Solange wir solche Gespräche führen wie hier, bewe­gen wir uns in die richtige Rich­tung. Mit der Zeit ler­nen die Men­schen die Eigen­heit­en und Eigen­schaften ein­er bes­timmten Tech­nolo­gie ken­nen, und dadurch fährt sozusagen das Immun­sys­tem hoch. Wenn du ein Face­book-Native bist, wirst du wis­sen, dass Leute dumme Dinge reposten, und dass du diese auf Fak­ten über­prüfen musst. Als Benutzerin oder Benutzer wird man immer anspruchsvoller.

VITA

Prof. Dr. Michal Kosin­s­ki ist ein aus Polen stam­mender Psy­chologe und Daten­wis­senschafter, zu dessen Fachge­bi­eten Psy­chome­trie und Data Min­ing zählen. In sein­er Forschung unter­sucht er das men­schliche Ver­hal­ten mit Hil­fe des dig­i­tal­en Fußab­drucks, den die Men­schen während der Nutzung dig­i­taler Plat­tfor­men zurücklassen.
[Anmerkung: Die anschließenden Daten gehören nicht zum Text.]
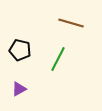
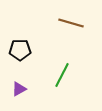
black pentagon: rotated 15 degrees counterclockwise
green line: moved 4 px right, 16 px down
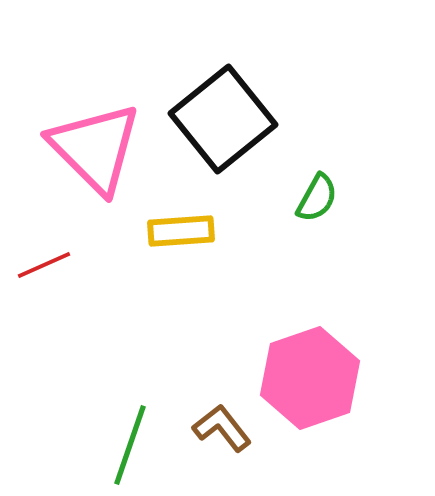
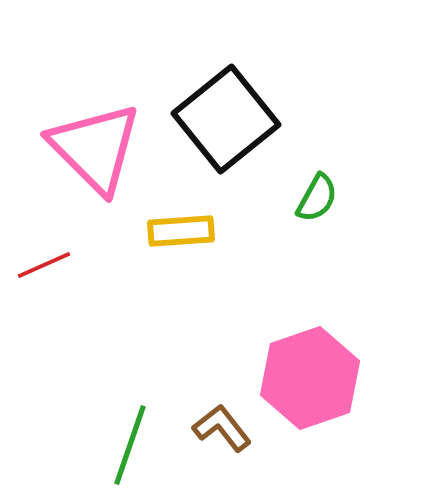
black square: moved 3 px right
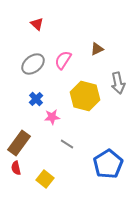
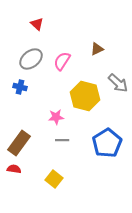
pink semicircle: moved 1 px left, 1 px down
gray ellipse: moved 2 px left, 5 px up
gray arrow: rotated 35 degrees counterclockwise
blue cross: moved 16 px left, 12 px up; rotated 32 degrees counterclockwise
pink star: moved 4 px right
gray line: moved 5 px left, 4 px up; rotated 32 degrees counterclockwise
blue pentagon: moved 1 px left, 21 px up
red semicircle: moved 2 px left, 1 px down; rotated 112 degrees clockwise
yellow square: moved 9 px right
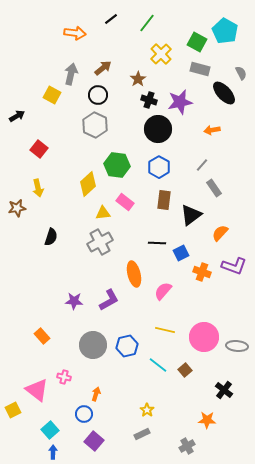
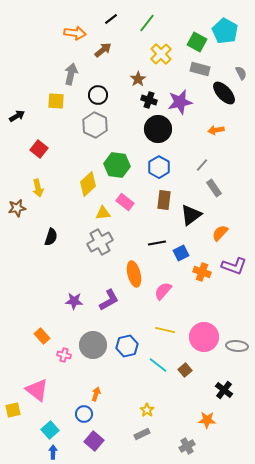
brown arrow at (103, 68): moved 18 px up
yellow square at (52, 95): moved 4 px right, 6 px down; rotated 24 degrees counterclockwise
orange arrow at (212, 130): moved 4 px right
black line at (157, 243): rotated 12 degrees counterclockwise
pink cross at (64, 377): moved 22 px up
yellow square at (13, 410): rotated 14 degrees clockwise
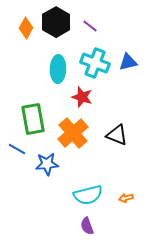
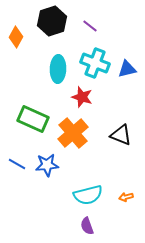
black hexagon: moved 4 px left, 1 px up; rotated 12 degrees clockwise
orange diamond: moved 10 px left, 9 px down
blue triangle: moved 1 px left, 7 px down
green rectangle: rotated 56 degrees counterclockwise
black triangle: moved 4 px right
blue line: moved 15 px down
blue star: moved 1 px down
orange arrow: moved 1 px up
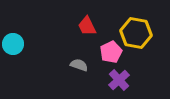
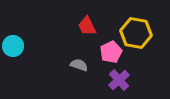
cyan circle: moved 2 px down
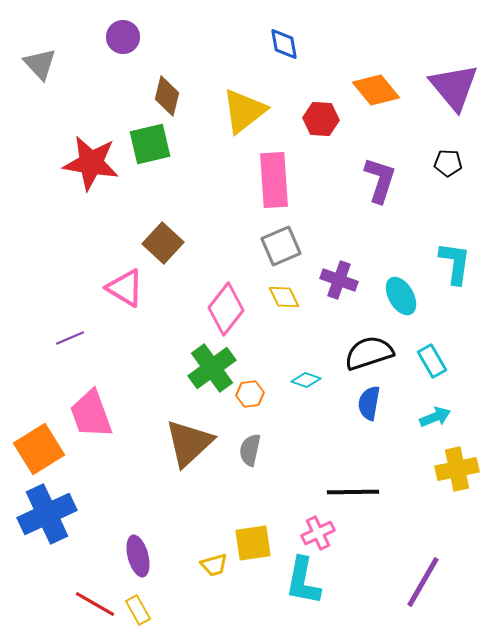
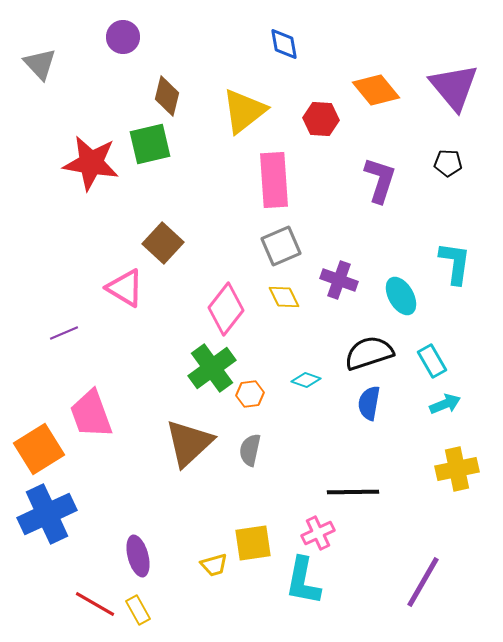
purple line at (70, 338): moved 6 px left, 5 px up
cyan arrow at (435, 417): moved 10 px right, 13 px up
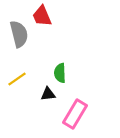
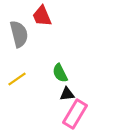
green semicircle: rotated 24 degrees counterclockwise
black triangle: moved 19 px right
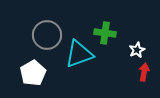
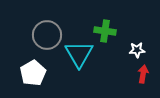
green cross: moved 2 px up
white star: rotated 21 degrees clockwise
cyan triangle: rotated 40 degrees counterclockwise
red arrow: moved 1 px left, 2 px down
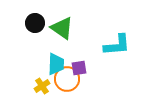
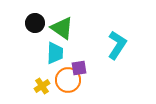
cyan L-shape: rotated 52 degrees counterclockwise
cyan trapezoid: moved 1 px left, 11 px up
orange circle: moved 1 px right, 1 px down
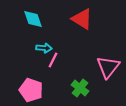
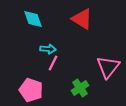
cyan arrow: moved 4 px right, 1 px down
pink line: moved 3 px down
green cross: rotated 18 degrees clockwise
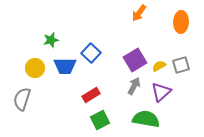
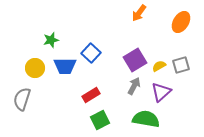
orange ellipse: rotated 30 degrees clockwise
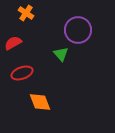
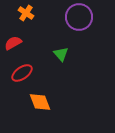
purple circle: moved 1 px right, 13 px up
red ellipse: rotated 15 degrees counterclockwise
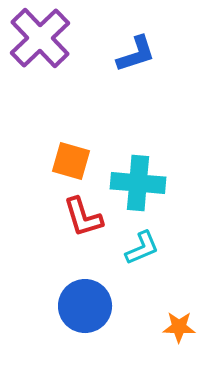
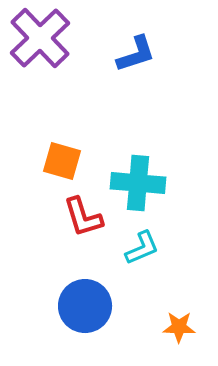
orange square: moved 9 px left
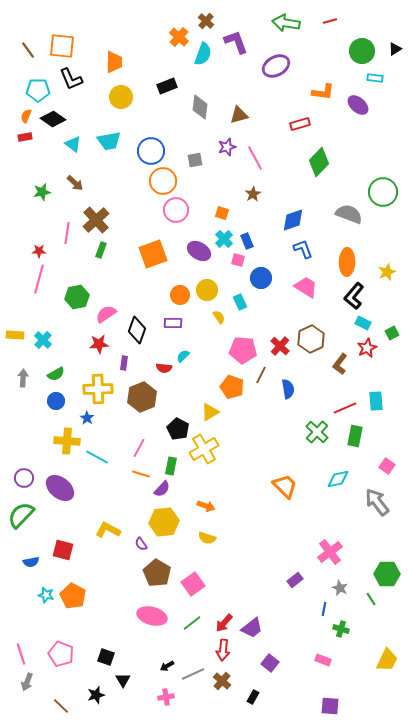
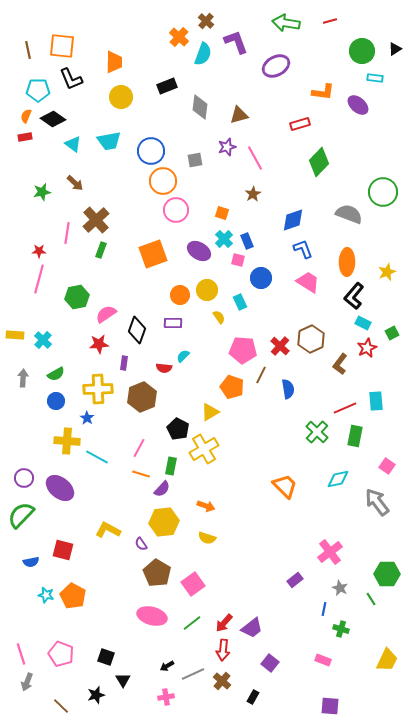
brown line at (28, 50): rotated 24 degrees clockwise
pink trapezoid at (306, 287): moved 2 px right, 5 px up
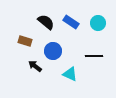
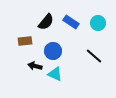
black semicircle: rotated 90 degrees clockwise
brown rectangle: rotated 24 degrees counterclockwise
black line: rotated 42 degrees clockwise
black arrow: rotated 24 degrees counterclockwise
cyan triangle: moved 15 px left
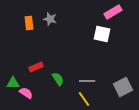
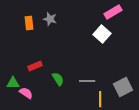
white square: rotated 30 degrees clockwise
red rectangle: moved 1 px left, 1 px up
yellow line: moved 16 px right; rotated 35 degrees clockwise
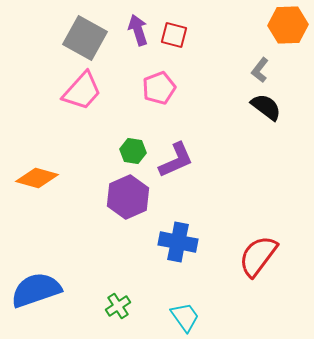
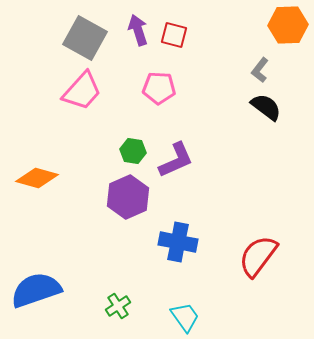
pink pentagon: rotated 24 degrees clockwise
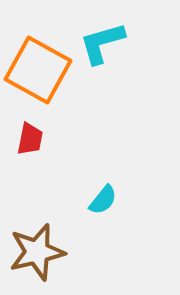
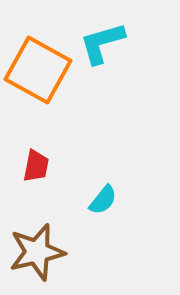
red trapezoid: moved 6 px right, 27 px down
Zurzeit ist er als außeror­dentlich­er Pro­fes­sor an der Stan­ford Grad­u­ate School of Busi­ness tätig. Neben seinem Dok­tor­ti­tel in Psy­cholo­gie ver­fügt Michal Kosin­s­ki auch über den Mas­ter in Psy­chome­trie und Sci­ence. Er studierte an der Uni­ver­si­ty of Cam­bridge, wo er 2008 mit seinen Mitar­bei­t­erin­nen und Mitar­beit­ern ein Sys­tem entwick­elte, um mith­il­fe von Online-Dat­en, Face­book Likes und Smart­phone-Dat­en detail­lierte Pro­file von Men­schen zu erstellen. Zuvor war Michal Kosin­s­ki stel­lvertre­tender Direk­tor des Psy­cho­met­rics Cen­ter der
Uni­ver­sität Cam­bridge, Forsch­er bei Microsoft Research und Post­doc an der Stan­ford-Fakultät für Infor­matik. Mit seinen inno­v­a­tiv­en Denkan­sätzen und zahlre­ichen Pro­jek­ten spielt Kosin­s­ki eine wichtige Rolle in der Online­forschung und Verhaltensanalyse.

Michal Kosinksi veröf­fentlichte zahlre­iche Pub­lika­tio­nen und erhielt Ausze­ich­nun­gen wie den „Ris­ing Star“ oder den „Open Inno­va­tion Award“. 2013 wurde er als ein­er der „Top 50 ein­flussre­ich­sten Men­schen in Big Data“ ausgezeichnet.